Я общалась с людьми. Не дружила, а именно общалась. Оставляла определённую дистанцию в отношениях, старалась не привязываться. Чем старше становилась я, тем больше меня интересовали люди моего настоящего, человеческого возраста. С молодыми становилось неинтересно, они ничего не могли привнести в мою жизнь. Их слова и поступки были основаны на чувствах – сиюминутных, резких, не терпящих ничего, кроме исключительного к ним внимания. Я завидовала молодым в их непосредственности, с грустью вспоминая, что когда-то и сама была такой же.
Мне нравилась моя жизнь. Вернее, то, что получилось с ней сделать. Но щемящее чувство одиночества заполняло меня всё больше и больше. Мир был огромен, но разделить его было не с кем.
Нет, я не отказалась от Эдварда. Каждую секунду моего существования он был рядом, в моём сердце. Но проходило время, я взрослела и постепенно, по маленькому шажочку начала от него отдаляться. Я была уже не та девочка, которую он полюбил, и дело даже не в том, что теперь я стала вампиром. Мне исполнялось тридцать, пятьдесят, семьдесят, но моё тело, всё ещё юное и не до конца сформированное, не могло скрыть того, что я и сама видела в отражении своих глаз. То же, помнится, было и в Эдварде, и вызывало недоумение: не могло быть в глазах семнадцатилетнего мальчика столько мудрости и жизненной силы, столько сдержанности, граничащей со снисходительностью. Теперь я видела всё это в себе.
Я старела.
Вскоре я стала думать об Эдварде с долей неловкости, с которой люди вспоминают о своей первой любви. Я знала, что он был намного старше меня, и я видела лишь того Эдварда, каким он хотел передо мной предстать. Что же было внутри него - столетнего вампира – не знал никто. Я несла в сердце образ, согревающую душу, берегла его, лелеяла, наделяя несуществующими качествами, и очень боялась разрушить его очарование случайной или не очень встречей. В конце концов, настал тот день, когда я с сожалением призналась себе, что в подобном положении вещей меня всё устраивает.
Я верила, что Эдвард, оставивший меня в лесу много лет назад, любил Беллу Свон. Но я боялась, что сегодняшнему Эдварду сегодняшняя Белла будет не нужна. Более того, чем старше я становилась, тем больше росла во мне уверенность в этом. Как и уверенность в том, что до конца времён, до своего последнего вздоха, пока сама не обращусь в пыль, я буду помнить о нём.

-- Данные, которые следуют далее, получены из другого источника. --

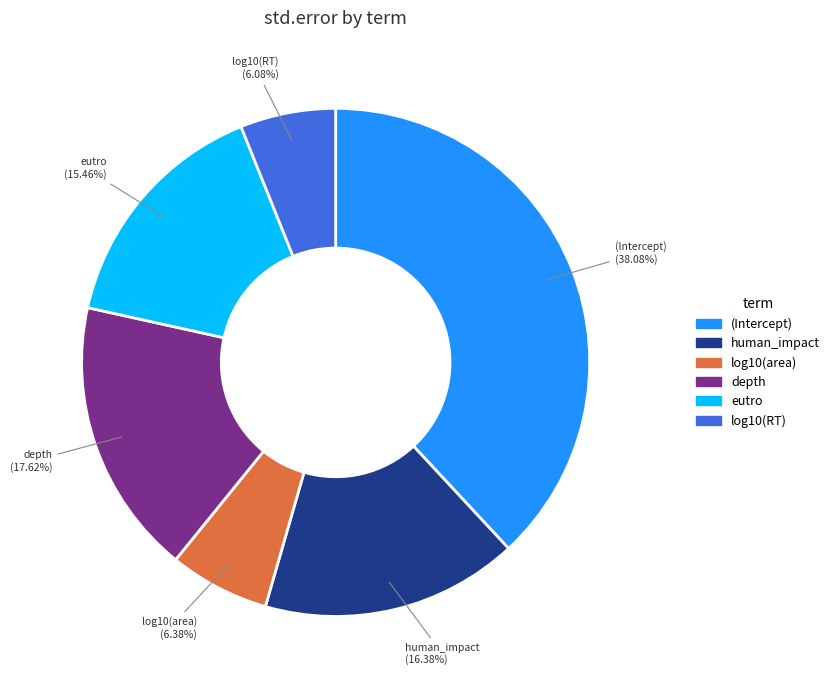

To the nearest percent, what is the combined percentage of log10(RT) and log10(area)?

12%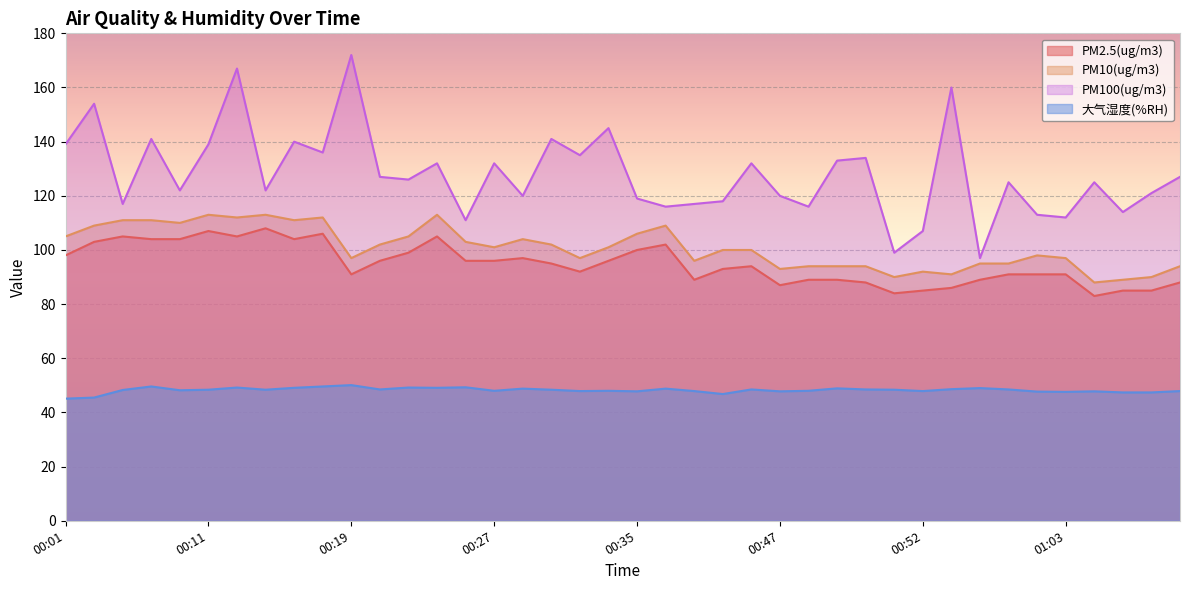

Which category has the highest value in the PM2.5(ug/m3) series?

00:15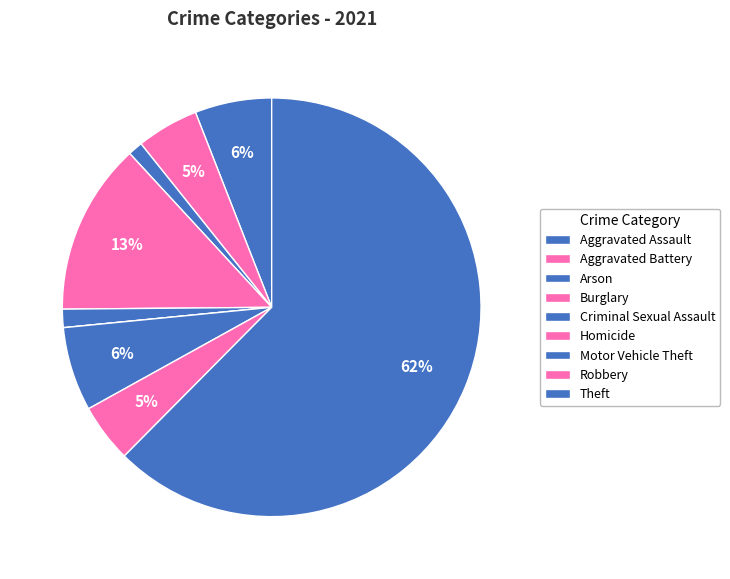

Combined, do Motor Vehicle Theft and Theft account for over 50%?

Yes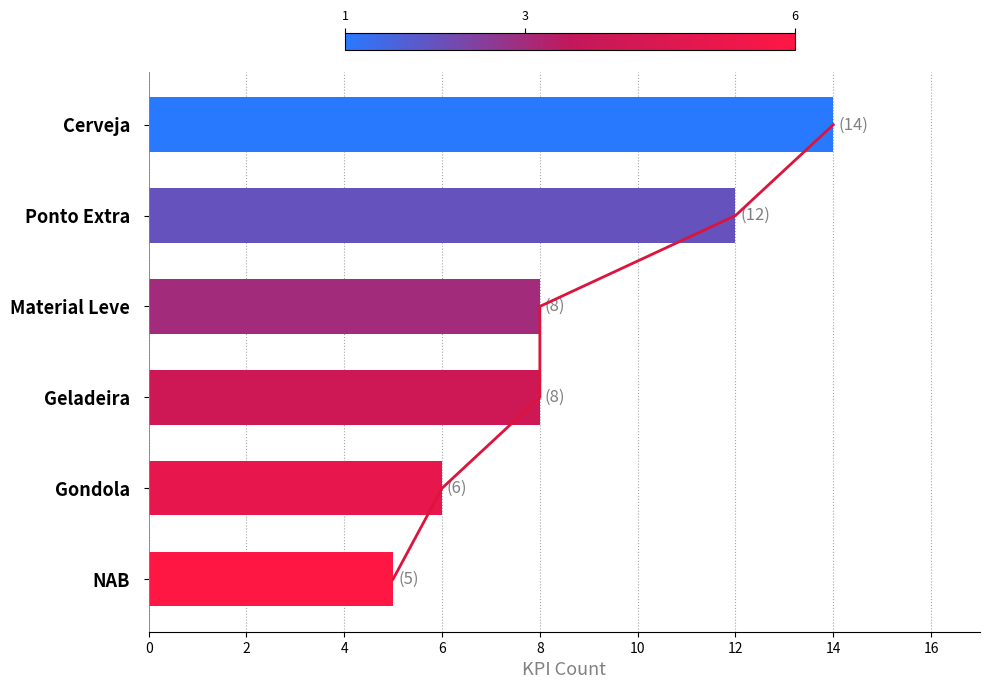

How many values are between 6 and 12?

4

Буду любить.
Я часто думала о том, как могла бы сложиться моя жизнь. Кем бы я стала, с кем бы была и где. Наверняка я бы уехала из Форкса. Слишком тяжело стало бы там находиться, слишком давили бы на меня воспоминания о днях, проведённых с Калленами. Я помню, как сопротивлялась, когда отец решил отправить меня в Джексонвилль к маме. Я хотела провести всю жизнь в Вашингтоне, в тех местах, что напоминали мне о любимом, делали мир странных сказочных существ реальным. Не желая терять эту связь, я думала, что никогда не уеду из Форкса. Но, скорее всего, это было бы не так. В действительности, я не смогла бы там жить. Прошел бы год, другой, третий, и я бы поверила в то, что говорил мне Эдвард.
Это будет так, как будто меня никогда и не существовало.
Я практически не сомневалась, что так и было бы. Точно так же воспоминания о нём постепенно стирались бы из памяти, пока в один прекрасный день не стало бы казаться, что всё случившееся со мной - сон. Прекрасный, загадочный, немного страшный. Я бы перестала верить в реальность Эдварда и того мира, которому он принадлежал.